DOCUMENT TEXT>
#####
There are working LGD "breeders" who really have no idea what they are doing, they just assume since the breed is an LGD, and it's been "born in the barn", it will be a good LGD, so your worry is justified. Conversly, there are LGD breeders without livestock who can select an excellent working dog for you. Since you are new, and won't know what to look for in a puppy, you need to ask questions of the breeder. One that I feel is critical is "What behavior/traits do you look for when selecting a pup for a working home?" A breeder who actually knows behavior will be able to answer that question and will admit that there may be some dogs that are not the best candidates. They should be able to say "well, I look for a pup that does x" etc. if they simply say, oh they are all great, move on.
#####
EXERCISE A> Copy out the listing word for word, starting at the line that contains "Which series has" and continuing through the end of the listing, with both ends included and the pictures left out.
EXERCISE B> Continue the post about choosing a livestock guardian dog puppy from a breeder, picking up after its last sentence.
#####
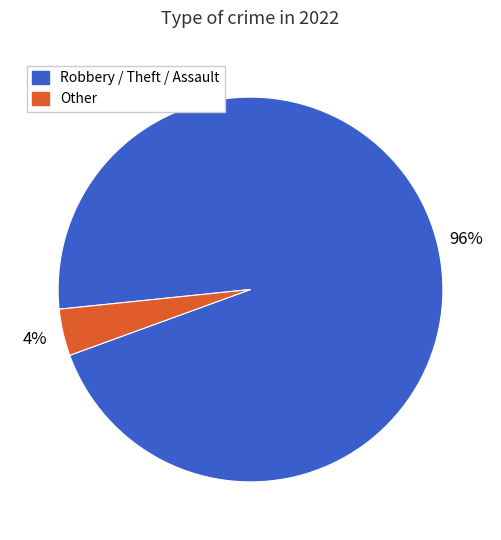

Rank the categories by value from highest to lowest.

Robbery / Theft / Assault, Other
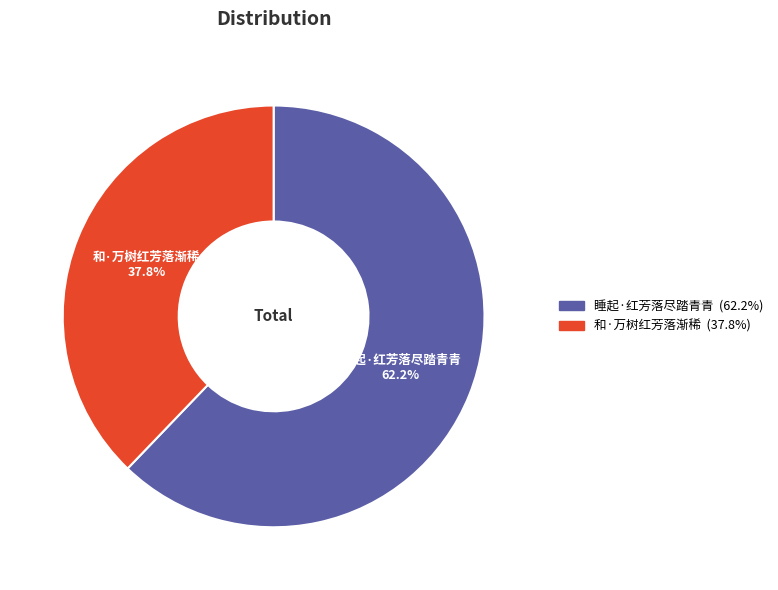

Rank the categories by value from highest to lowest.

睡起·红芳落尽踏青青, 和·万树红芳落渐稀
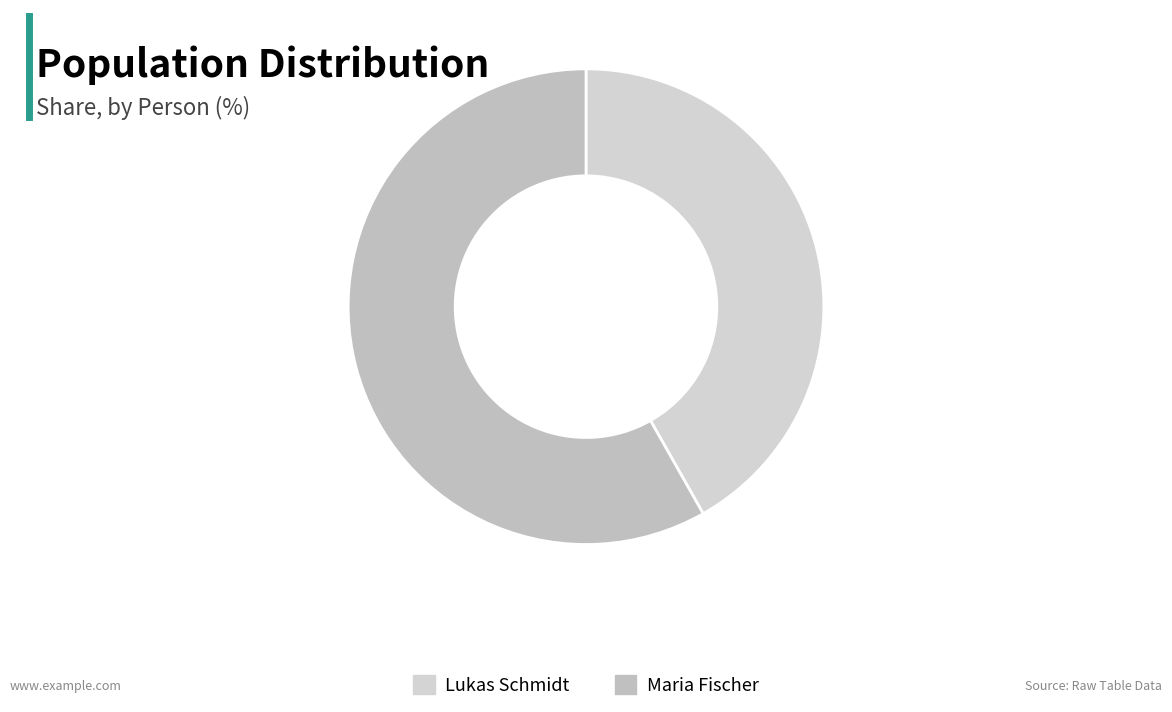

Does Lukas Schmidt account for over 50% of the chart?

No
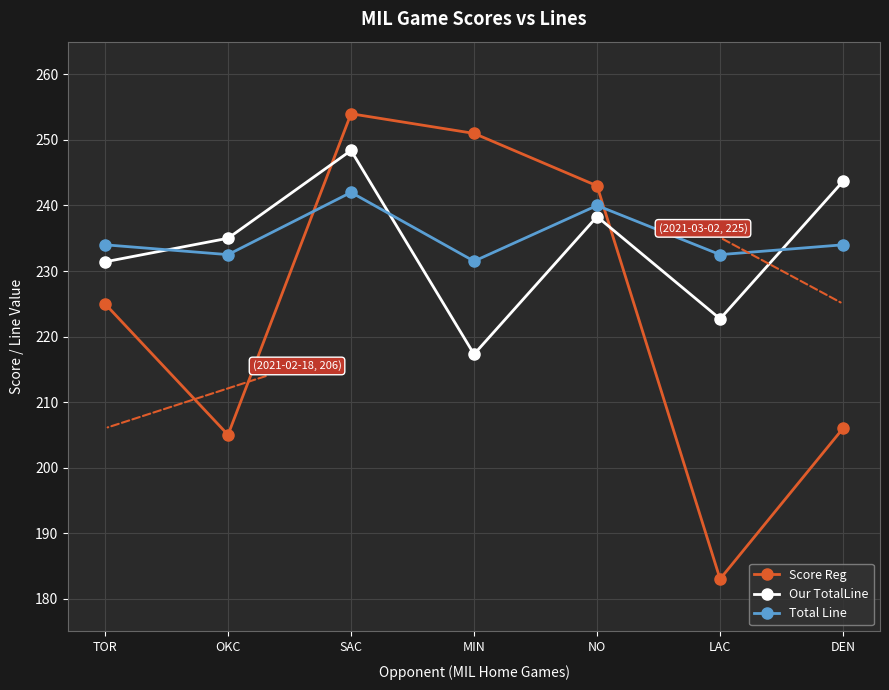

In Our TotalLine, how many points are lower than both neighbors (excluding endpoints)?

2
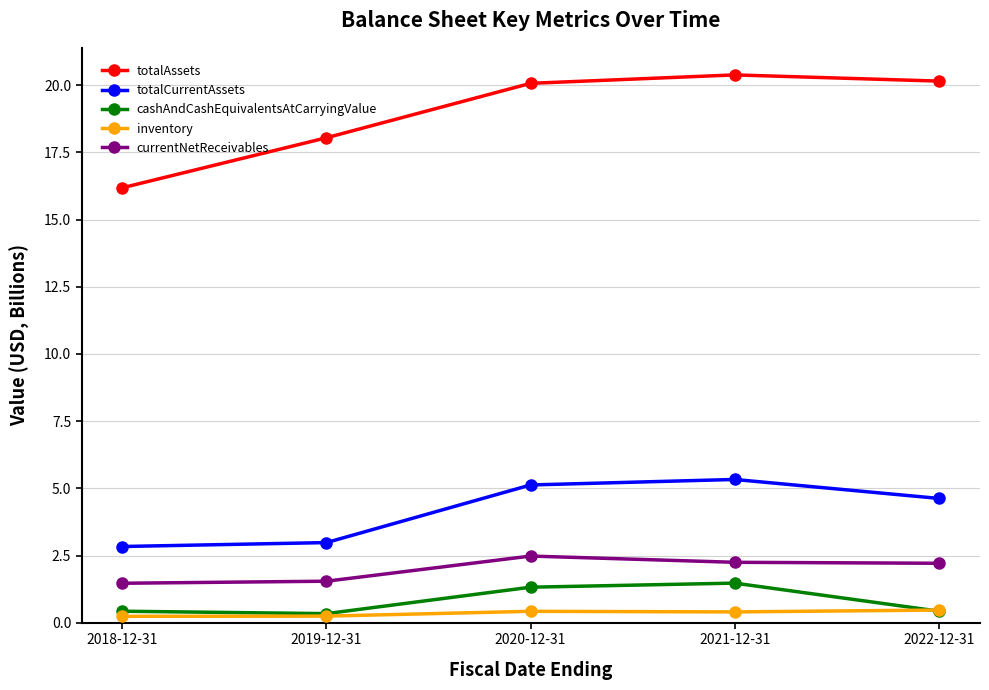

Which series has the largest total across all categories?

totalAssets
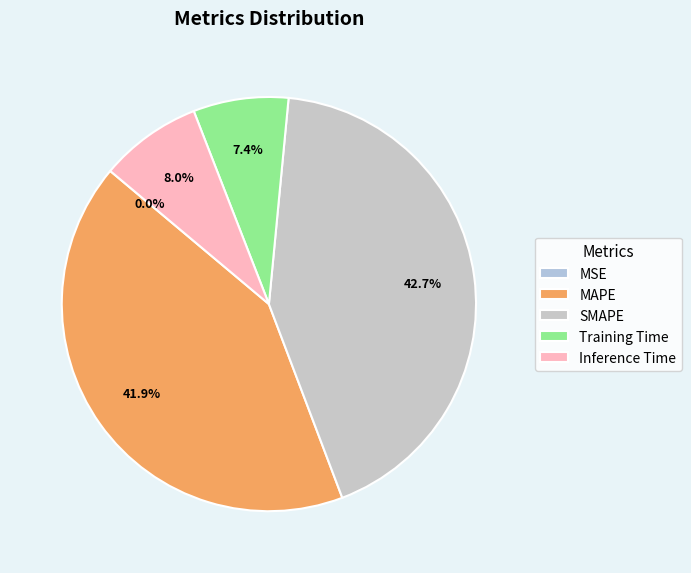

What percentage do MAPE and Training Time together represent?

49.3%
#####
REPLY A>
Which series has the largest total across all categories?

totalAssets

What percentage do MAPE and Training Time together represent?

49.3%

REPLY B>
Roll Farms mentioned adults, and yes there are lots of LGDs being given up due to farm downsizing/closings. Check with rescue - www.asdrl.org 
Finally, if you get one, dont come home and dump them in with your animals. Keep them separate for a while, and work on YOUR relationship with the dog. A good relationship with your LGD, one where they trust you, will aid greatly in their listening to you regarding the animals, etc. If you are a stranger, the dog has no reason to follow your guidance.


----------



## manybirds (Oct 6, 2011)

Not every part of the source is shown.